I don't think that would suffice for taking the vCPUs out of SIE.
>
> Jason
On Tue, Jan 31, 2023 at 09:46:18AM -0500, Anthony Krowiak wrote:
> > Maybe you should split that lock and have a dedicated apcb lock?
>
> I don't think that would suffice for taking the vCPUs out of SIE.
Then I think we have to keep this patch and also do Matthew's patch to
keep kvm refs inside vfio as well.
Jason
On 1/31/23 9:48 AM, Jason Gunthorpe wrote:
> On Tue, Jan 31, 2023 at 09:46:18AM -0500, Anthony Krowiak wrote:
>
>>> Maybe you should split that lock and have a dedicated apcb lock?
>>
>> I don't think that would suffice for taking the vCPUs out of SIE.
>
> Then I think we have to keep this patch and also do Matthew's patch to
> keep kvm refs inside vfio as well.
>
I don't think keeping kvm refs inside vfio solves this issue though -- Even if we handle the kvm_put_kvm asynchronously within vfio as previously proposed, kvm_vfio_release will eventually get called and it gets called with the kvm->lock already held, then proceeds to call vfio_file_set_kvm which gets the group->lock.
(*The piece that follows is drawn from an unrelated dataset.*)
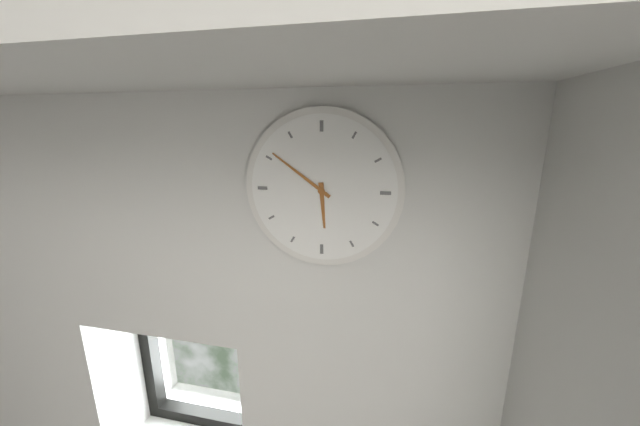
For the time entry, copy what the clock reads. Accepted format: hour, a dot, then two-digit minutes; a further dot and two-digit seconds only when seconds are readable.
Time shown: 5.51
That order conflicts with the hierarchy used by the driver during open_device of vfio->group_lock ... kvm->lock.
On Tue, Jan 31, 2023 at 10:00:14AM -0500, Matthew Rosato wrote:
> On 1/31/23 9:48 AM, Jason Gunthorpe wrote:
> > On Tue, Jan 31, 2023 at 09:46:18AM -0500, Anthony Krowiak wrote:
> >
> >>> Maybe you should split that lock and have a dedicated apcb lock?
> >>
> >> I don't think that would suffice for taking the vCPUs out of SIE.
> >
> > Then I think we have to keep this patch and also do Matthew's patch to
> > keep kvm refs inside vfio as well.
> >
>
> I don't think keeping kvm refs inside vfio solves this issue though
> -- Even if we handle the kvm_put_kvm asynchronously within vfio as
> previously proposed, kvm_vfio_release will eventually get called and
> it gets called with the kvm->lock already held, then proceeds to
> call vfio_file_set_kvm which gets the group->lock. That order
> conflicts with the hierarchy used by the driver during open_device
> of vfio->group_lock ... kvm->lock.
The group lock is held by vfio_file_set_kvm() only because we don't
have a refcount and we have to hold it across the open call to keep
the pointer alive.
With proper refcounting you'd split this to a spinlock and hold it
only while obtaining the get ref for the open thread.
Jason